Here are some tips on how to tell normal forgetfulness from dementia:
Normal age-related symptoms:
These problems can be frustrating, but they are not very serious and certainly aren't any cause for alarm. Forgetfulness comes with age. Some typical memory-loss symptoms common in older adults include:
Transience and absentmindedness. Harvard Medical School said that these two conditions are a normal part of the aging process. Transience is when the brain forgets some memories over time. According to the school, this could actually be a good thing, because it means the brain is removing unused memories to make room for new ones. Absentmindedness is similar in that it relates to your brain's focus. For instance, forgetting an appointment might happen simply because you weren't preoccupied with the thought of it.
Forgetfulness and other mental issues. According to the National Institute on Aging, there are many other health conditions that could contribute to memory loss. For example, people with depression are sometimes mistaken for having the symptoms of dementia. One reason for this may be that a person dealing with depression might be extremely preoccupied with the cause of their sadness and anxiety, the institute further stated. Constantly worrying about or obsessing over a recent tragedy can lead to forgetfulness of other topics.
Potential signs of dementia:
Unlike normal age-related forgetfulness, memory loss linked to dementia is progressive, according to Dr. William W. Pendlebury, a professor at the University of Vermont. These issues get steadily worse and the patient eventually has to move to assisted living facilities because he can no longer live on his own.

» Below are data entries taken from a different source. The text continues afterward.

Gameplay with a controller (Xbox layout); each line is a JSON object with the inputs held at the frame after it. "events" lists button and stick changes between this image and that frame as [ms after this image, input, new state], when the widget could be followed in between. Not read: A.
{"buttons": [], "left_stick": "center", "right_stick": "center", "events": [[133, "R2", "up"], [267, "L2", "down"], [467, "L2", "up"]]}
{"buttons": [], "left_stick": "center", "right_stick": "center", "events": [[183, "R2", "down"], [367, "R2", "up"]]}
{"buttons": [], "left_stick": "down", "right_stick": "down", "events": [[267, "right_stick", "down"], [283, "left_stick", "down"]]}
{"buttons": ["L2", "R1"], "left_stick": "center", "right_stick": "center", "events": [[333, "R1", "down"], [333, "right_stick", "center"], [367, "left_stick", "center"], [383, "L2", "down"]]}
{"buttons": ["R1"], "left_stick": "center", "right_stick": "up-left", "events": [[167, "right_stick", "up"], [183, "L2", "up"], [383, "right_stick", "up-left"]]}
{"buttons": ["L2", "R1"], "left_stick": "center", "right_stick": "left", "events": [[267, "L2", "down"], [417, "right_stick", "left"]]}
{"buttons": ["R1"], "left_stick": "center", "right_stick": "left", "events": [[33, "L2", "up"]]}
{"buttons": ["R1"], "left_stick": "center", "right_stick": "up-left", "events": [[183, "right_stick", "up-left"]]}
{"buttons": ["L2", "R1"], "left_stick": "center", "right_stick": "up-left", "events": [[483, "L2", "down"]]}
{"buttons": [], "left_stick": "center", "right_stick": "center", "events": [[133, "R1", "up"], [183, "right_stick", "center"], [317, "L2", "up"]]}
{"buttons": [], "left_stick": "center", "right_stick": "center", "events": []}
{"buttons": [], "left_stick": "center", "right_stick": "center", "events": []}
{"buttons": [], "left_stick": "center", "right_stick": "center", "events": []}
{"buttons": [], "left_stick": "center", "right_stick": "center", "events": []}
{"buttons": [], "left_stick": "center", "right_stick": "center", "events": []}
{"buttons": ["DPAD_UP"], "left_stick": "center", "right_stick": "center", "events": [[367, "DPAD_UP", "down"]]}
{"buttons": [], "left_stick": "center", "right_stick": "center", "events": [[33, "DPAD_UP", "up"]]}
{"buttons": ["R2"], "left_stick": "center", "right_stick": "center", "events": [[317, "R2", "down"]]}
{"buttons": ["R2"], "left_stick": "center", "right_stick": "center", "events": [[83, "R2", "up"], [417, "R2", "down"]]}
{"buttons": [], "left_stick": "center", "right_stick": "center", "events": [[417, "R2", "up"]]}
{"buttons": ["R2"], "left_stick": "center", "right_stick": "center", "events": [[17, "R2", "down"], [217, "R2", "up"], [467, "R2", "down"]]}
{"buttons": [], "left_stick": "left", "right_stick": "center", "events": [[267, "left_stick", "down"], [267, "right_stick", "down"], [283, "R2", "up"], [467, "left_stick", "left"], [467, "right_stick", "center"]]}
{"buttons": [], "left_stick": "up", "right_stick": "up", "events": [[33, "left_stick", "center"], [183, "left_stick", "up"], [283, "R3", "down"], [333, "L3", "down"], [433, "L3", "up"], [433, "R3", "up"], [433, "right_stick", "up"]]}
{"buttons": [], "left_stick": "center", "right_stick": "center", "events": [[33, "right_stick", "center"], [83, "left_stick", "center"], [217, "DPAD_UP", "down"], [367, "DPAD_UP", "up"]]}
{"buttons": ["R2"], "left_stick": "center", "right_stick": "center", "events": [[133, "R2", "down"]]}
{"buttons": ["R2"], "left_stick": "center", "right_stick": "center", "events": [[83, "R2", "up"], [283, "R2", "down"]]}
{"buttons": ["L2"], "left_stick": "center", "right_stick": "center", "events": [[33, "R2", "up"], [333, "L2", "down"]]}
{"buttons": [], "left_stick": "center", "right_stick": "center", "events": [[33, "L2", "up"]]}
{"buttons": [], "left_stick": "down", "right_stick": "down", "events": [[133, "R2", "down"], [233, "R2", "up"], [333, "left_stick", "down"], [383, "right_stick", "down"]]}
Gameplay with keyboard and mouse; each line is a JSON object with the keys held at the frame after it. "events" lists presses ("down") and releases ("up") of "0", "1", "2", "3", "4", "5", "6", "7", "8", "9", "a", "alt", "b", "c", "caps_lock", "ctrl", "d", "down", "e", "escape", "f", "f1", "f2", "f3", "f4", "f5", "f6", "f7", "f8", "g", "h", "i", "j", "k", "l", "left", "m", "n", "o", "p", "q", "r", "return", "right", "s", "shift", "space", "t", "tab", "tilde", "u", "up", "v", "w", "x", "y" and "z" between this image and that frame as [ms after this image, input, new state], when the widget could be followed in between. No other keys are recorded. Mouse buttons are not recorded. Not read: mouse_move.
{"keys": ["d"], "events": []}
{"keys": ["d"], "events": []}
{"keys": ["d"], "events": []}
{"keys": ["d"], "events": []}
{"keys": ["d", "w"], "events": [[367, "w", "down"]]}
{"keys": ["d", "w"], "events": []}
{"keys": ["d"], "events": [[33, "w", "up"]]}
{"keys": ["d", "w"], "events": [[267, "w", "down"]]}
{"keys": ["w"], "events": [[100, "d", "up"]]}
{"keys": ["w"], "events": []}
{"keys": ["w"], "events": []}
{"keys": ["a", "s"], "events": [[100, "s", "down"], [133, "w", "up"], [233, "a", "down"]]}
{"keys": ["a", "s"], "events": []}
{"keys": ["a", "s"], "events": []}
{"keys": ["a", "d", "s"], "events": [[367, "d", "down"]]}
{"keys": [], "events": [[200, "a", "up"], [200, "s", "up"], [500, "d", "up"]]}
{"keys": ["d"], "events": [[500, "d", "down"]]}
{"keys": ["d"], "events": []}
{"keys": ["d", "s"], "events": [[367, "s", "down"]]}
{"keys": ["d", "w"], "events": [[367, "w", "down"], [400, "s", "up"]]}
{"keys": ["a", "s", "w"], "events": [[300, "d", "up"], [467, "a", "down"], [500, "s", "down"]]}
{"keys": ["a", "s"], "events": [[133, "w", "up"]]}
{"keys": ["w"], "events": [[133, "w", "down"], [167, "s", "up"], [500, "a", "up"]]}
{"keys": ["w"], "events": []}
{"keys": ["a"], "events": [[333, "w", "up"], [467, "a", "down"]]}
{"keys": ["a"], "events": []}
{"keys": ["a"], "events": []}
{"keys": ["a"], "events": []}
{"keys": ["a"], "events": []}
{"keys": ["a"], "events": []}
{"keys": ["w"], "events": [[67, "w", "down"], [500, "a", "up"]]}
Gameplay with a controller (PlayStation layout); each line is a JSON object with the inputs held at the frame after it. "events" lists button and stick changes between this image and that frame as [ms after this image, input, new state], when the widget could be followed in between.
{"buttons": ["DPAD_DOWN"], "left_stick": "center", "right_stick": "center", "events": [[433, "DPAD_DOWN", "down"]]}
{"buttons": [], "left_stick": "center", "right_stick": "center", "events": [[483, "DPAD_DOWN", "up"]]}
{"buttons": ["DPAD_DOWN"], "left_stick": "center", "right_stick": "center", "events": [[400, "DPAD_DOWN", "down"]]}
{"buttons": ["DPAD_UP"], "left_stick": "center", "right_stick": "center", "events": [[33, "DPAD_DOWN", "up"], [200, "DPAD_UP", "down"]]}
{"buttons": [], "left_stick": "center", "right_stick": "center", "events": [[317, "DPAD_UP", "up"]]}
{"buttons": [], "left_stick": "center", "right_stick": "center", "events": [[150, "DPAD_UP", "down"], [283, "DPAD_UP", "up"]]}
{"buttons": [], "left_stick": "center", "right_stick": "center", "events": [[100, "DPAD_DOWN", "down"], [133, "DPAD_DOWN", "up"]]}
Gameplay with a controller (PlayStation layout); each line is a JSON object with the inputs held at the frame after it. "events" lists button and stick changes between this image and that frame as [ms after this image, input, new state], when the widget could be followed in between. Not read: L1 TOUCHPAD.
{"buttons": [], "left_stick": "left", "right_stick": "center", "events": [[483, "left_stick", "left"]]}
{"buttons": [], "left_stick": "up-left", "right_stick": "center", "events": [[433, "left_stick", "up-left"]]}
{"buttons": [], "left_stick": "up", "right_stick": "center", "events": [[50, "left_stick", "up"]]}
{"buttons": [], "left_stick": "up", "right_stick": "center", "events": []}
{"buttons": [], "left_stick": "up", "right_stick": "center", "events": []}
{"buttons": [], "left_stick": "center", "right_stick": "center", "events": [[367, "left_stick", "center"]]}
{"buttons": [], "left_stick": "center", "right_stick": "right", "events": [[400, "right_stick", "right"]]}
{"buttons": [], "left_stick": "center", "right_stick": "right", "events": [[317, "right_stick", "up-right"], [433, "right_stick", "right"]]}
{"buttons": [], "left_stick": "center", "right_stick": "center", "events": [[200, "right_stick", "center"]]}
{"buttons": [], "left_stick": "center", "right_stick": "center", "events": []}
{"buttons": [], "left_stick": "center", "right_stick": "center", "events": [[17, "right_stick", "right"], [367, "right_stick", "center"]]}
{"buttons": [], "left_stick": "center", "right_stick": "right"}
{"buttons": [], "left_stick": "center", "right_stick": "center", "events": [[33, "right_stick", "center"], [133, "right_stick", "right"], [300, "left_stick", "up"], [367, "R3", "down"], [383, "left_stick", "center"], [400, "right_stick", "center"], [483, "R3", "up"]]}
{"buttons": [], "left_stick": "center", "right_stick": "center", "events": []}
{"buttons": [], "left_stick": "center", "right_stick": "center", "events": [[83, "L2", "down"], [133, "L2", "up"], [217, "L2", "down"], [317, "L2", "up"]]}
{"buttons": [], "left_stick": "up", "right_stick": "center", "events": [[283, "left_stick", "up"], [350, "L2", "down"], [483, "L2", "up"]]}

Forgetting important information. The symptoms of dementia go beyond merely forgetting where an object was placed or when an appointment was scheduled. Pendlebury further stated that symptoms include forgetting names of friends and loved ones and an inability to remember some words. When an older adult shows these signs of extreme forgetfulness, it's a good idea to schedule a visit the doctor.
Personality change. According to the Alzheimer's Association, people with dementia might experience major changes in personality. For example, a senior in the middle stages of dementia could suddenly be more prone to aggressive behavior, paranoia or impulsiveness. Often, this is the hardest part of the disease for caregivers to deal with. The association said that it is normal for senior caregivers to feel stressed out by these symptoms. As such, it could be wise to consider using respite care services if it becomes overwhelming.
Disorientation. Another common symptom of dementia is the tendency to become disoriented in new environments. The University of Illinois said that this disorientation extends to both place and time. If an older adult with dementia moves to a location, the unfamiliar stimuli may induce a feeling of insecurity. When disoriented, seniors with dementia might appear lost to onlookers and become easily aggravated with their caregivers.
Age-related memory loss and dementia are very different conditions, though they may share some overlap in symptoms. However, normal forgetfulness is often caused by lack of focus and it never progresses into serious territory. Dementia, on the other hand, will get worse over time. If you're uncertain about your symptoms, schedule an appointment with your doctor.